Senate Bill 1780, the most far-reaching of the three proposals, would lift Illinois’s blue law that prohibits new- and used-vehicle sales on Sundays. SB 1835 would allow for the sale of motor vehicles by licensed dealers for not more than two hours on Sundays. And SB 1706 would permit Sunday sales of motor vehicles if the licensed dealer is a person who observes religious worship on a day other than Sunday.
Illinois Sen. Jim Oberweis (R-Sugar Grove), who introduced all three of the current proposals, also introduced legislation last year to open dealerships on Sundays, but that effort similarly faltered.
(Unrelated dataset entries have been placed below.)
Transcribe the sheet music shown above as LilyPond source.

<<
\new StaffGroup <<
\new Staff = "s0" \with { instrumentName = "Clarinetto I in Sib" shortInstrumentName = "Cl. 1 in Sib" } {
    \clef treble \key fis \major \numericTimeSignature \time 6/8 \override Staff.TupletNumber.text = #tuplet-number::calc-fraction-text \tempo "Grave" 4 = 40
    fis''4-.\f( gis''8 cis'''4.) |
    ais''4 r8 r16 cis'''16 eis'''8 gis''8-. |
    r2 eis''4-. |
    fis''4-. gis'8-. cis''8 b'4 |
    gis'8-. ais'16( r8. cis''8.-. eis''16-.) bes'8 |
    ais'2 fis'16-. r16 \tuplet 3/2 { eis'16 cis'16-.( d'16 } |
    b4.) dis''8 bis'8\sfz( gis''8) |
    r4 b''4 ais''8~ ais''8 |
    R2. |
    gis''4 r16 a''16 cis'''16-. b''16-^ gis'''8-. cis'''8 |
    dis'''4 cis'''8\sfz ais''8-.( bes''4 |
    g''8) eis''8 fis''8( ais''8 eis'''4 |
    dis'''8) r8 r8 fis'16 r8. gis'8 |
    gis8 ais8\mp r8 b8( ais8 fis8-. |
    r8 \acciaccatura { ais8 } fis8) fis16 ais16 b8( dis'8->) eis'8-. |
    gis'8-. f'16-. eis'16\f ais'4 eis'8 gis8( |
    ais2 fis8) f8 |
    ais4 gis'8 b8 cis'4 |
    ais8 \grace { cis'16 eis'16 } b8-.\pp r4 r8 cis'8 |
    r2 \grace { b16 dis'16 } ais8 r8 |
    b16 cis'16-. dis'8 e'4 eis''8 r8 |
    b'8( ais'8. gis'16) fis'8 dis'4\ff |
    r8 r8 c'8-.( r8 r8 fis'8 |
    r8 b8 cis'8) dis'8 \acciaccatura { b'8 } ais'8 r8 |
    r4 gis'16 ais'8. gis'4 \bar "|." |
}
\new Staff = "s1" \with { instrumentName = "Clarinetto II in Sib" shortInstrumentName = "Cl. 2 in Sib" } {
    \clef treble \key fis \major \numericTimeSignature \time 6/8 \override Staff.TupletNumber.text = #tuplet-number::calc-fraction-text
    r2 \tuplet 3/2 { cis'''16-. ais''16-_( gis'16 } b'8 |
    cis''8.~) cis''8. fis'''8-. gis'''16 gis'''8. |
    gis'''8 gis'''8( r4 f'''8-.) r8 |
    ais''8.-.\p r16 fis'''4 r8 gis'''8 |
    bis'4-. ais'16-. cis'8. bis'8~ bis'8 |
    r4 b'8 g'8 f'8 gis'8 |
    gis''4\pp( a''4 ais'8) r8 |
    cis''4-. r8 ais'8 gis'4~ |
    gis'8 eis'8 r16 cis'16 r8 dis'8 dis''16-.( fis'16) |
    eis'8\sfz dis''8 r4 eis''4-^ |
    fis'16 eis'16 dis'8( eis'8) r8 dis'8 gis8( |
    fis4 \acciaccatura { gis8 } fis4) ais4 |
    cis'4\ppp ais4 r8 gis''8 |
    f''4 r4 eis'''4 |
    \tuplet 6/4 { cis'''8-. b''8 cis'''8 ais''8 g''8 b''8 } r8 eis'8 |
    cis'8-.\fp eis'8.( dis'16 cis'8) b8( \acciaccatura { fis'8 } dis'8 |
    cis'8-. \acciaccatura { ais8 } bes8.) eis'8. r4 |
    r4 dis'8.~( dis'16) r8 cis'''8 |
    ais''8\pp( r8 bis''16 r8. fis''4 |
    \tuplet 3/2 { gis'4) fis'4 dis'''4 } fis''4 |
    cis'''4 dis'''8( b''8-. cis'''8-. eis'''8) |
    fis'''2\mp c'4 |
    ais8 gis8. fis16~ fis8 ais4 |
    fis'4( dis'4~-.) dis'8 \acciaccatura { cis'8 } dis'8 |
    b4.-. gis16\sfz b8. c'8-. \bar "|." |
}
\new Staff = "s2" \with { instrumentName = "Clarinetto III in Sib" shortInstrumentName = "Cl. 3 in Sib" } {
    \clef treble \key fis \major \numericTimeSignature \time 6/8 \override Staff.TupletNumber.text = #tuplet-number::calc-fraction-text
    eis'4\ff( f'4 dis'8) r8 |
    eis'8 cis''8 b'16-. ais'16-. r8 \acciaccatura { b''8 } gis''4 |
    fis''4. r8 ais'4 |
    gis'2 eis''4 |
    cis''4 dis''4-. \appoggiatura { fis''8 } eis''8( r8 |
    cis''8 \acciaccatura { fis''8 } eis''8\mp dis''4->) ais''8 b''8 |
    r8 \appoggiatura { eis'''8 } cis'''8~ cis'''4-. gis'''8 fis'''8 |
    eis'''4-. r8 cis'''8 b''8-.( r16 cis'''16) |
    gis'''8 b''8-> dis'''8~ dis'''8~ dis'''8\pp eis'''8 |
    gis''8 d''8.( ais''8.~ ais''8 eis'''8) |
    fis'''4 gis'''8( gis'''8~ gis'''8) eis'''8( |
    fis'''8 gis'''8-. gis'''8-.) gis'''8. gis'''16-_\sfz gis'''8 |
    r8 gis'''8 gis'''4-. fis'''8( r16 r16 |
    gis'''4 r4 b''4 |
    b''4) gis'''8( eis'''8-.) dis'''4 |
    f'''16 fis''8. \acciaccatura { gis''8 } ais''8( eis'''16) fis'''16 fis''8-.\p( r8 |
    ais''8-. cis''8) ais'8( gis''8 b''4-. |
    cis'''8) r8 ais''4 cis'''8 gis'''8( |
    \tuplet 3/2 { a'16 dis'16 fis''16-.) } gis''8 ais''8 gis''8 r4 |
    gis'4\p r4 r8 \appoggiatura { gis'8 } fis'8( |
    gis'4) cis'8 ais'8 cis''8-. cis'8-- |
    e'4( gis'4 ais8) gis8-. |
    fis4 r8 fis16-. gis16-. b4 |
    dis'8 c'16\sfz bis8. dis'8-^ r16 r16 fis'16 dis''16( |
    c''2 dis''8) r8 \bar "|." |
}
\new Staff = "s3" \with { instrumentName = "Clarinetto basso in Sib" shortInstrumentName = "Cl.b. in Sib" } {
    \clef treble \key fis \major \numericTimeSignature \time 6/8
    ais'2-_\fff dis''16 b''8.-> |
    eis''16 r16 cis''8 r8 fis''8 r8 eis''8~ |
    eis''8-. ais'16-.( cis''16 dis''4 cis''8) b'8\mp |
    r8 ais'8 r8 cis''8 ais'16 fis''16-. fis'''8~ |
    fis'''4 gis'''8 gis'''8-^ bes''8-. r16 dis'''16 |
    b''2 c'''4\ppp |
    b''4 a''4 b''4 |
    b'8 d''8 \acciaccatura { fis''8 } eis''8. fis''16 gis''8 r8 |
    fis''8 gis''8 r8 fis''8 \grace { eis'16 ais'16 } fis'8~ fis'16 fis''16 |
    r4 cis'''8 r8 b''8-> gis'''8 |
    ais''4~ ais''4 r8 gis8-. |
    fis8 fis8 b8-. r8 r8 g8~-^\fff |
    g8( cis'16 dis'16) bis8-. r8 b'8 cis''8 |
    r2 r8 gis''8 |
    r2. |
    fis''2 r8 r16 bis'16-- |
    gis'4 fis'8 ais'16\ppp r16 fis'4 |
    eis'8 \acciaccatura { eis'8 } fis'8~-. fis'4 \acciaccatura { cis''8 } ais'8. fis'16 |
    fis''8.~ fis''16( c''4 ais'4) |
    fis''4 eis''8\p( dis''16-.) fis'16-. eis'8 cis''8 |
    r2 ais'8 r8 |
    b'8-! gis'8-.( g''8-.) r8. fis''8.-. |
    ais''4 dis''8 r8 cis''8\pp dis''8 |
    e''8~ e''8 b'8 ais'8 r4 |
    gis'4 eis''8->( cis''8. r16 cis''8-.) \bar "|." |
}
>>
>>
CATA Chairman Colin Wickstrom, who spoke at the April 21 committee hearing, said the dealer industry advocated for the Sunday blue law in the 1980s in order to attract quality salespeople who wanted to spend Sundays with their families. Consumers, Wickstrom added, never complain about the Sunday closing.
"Consumers actually enjoy looking around our lots on Sundays, at their leisure and without any pressure," he said.
Wickstrom added that because more than 84 percent of new-car purchases now involve financing from banks that are closed Sundays, the law is more important today than when it was enacted.
Desmond Roberts, president of Advantage Chevrolet Hodgkins and Bolingbrook and a director of the National Automobile Dealers Association, also spoke at the hearing in support of the state’s Sunday closing law.